Barcode Generator
EverydayGenerate CODE128, EAN-13, EAN-8, UPC-A, and other barcodes as downloadable SVG. Free, browser-based — nothing uploaded, no sign-up required.
What is a Barcode?
A Barcode Generator encodes a number or text value into a standard one-dimensional barcode that any barcode scanner — a handheld laser scanner, a checkout counter unit, or a mobile scanning app — can decode. This generator supports six widely-used formats: CODE128, EAN-13, EAN-8, UPC-A, CODE39, and ITF-14, covering the full range from flexible internal inventory codes to international retail product identification.
Barcodes have been the backbone of retail, logistics, and inventory management since the 1970s. A barcode scanner reads the widths of the alternating bars and spaces — the white modules are as important as the black ones — and decodes them back into the original number or string. The encoding is format-specific: EAN-13 barcodes carry exactly 13 digits representing a globally unique product identifier, while CODE128 can carry any alphanumeric value of any length, making it the format of choice for internal barcode systems.
This generator uses the open-source JsBarcode library running entirely in your browser. You enter a value, select a barcode format, choose whether to display the human-readable digits below the bars, and download an SVG file. SVG is the correct format for barcode output — it is vector-based, scales to any print size without pixelation, and is accepted by every professional design tool.
For QR codes (the two-dimensional equivalent), use the QR Code Generator. For encoding WiFi credentials, use the WiFi QR Code Generator. For verifying that a barcode value follows the correct format, combine this generator with the relevant validator.
How to use this Barcode calculator
- Enter the value you want to encode — a product number, asset ID, invoice number, or any identifier appropriate for your use case.
- Select the barcode format — CODE128 for any alphanumeric value; EAN-13 for retail products (exactly 13 digits); UPC-A for North American retail (12 digits); EAN-8 for small packaging (8 digits); CODE39 for alphanumeric logistics codes; ITF-14 for shipping cartons (14 digits).

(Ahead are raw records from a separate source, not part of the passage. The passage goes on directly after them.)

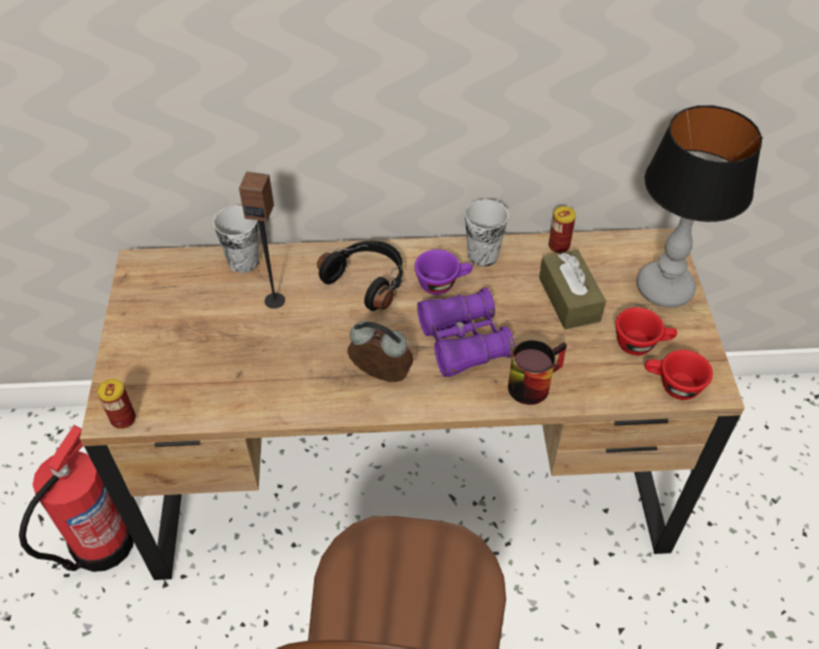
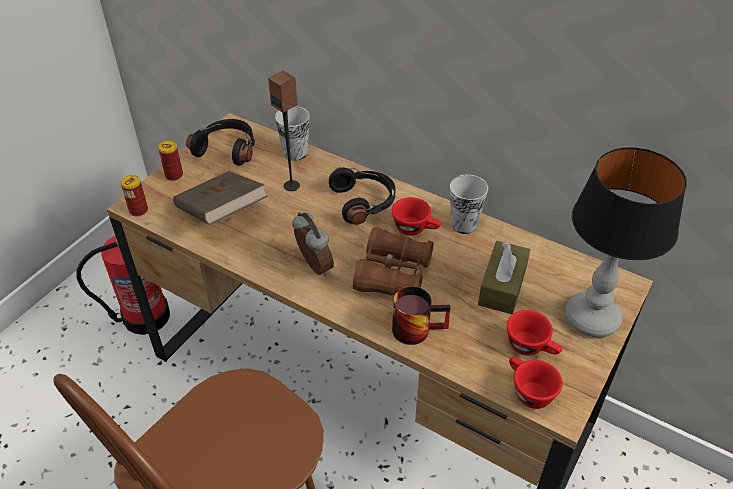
camera: 35 degrees right, 5 degrees down
purple cup [415,249,473,295] -> red cup [392,197,441,236]
purple binoculars [417,288,515,377] -> brown binoculars [353,227,433,296]
can [549,206,576,253] -> can moved to [158,141,183,181]
none -> brown book [173,171,268,225]
none -> black headphones [186,119,255,166]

- Check or uncheck "Show value below barcode" — most retail and inventory barcodes display the human-readable digits below the bars as a fallback if the scanner fails. Uncheck for embedded barcodes where space is tight.
- Review the preview — confirm the barcode renders without errors and looks correct for your use case.
- Click Download SVG — save the vector file to your device.
- Place in your design tool — import the SVG into Figma, Illustrator, InDesign, or any other tool; resize to meet the minimum print dimensions for your chosen format.
Formula & Methodology
CODE128 uses three encoding modes (A, B, C) selected automatically by the library to minimise the total bar count for the given value. Each character maps to a defined bar-and-space pattern; the overall barcode includes a start character, data characters, a checksum character, and a stop character.
EAN-13 encodes 12 data digits plus 1 checksum digit. The checksum is calculated as:
- Alternately multiply each digit by 1 and 3 (left to right)
- Sum all products
- Checksum = (10 − (sum mod 10)) mod 10
For example, for the 12 digits 890123456789:
- Sum = (8×1) + (9×3) + (0×1) + (1×3) + (2×1) + (3×3) + (4×1) + (5×3) + (6×1) + (7×3) + (8×1) + (9×3)
- = 8 + 27 + 0 + 3 + 2 + 9 + 4 + 15 + 6 + 21 + 8 + 27 = 130
- Checksum = (10 − (130 mod 10)) mod 10 = (10 − 0) mod 10 = 0
- Full EAN-13: 8901234567890
UPC-A uses the same checksum algorithm as EAN-13 applied to 11 digits.
ITF-14 uses a modulo-10 checksum on 13 digits, producing the 14th check digit.
Output format: All barcodes are generated as SVG with bars as vector rect elements on a white background. The human-readable text (when enabled) uses Arial at 14px, positioned centred below the bars.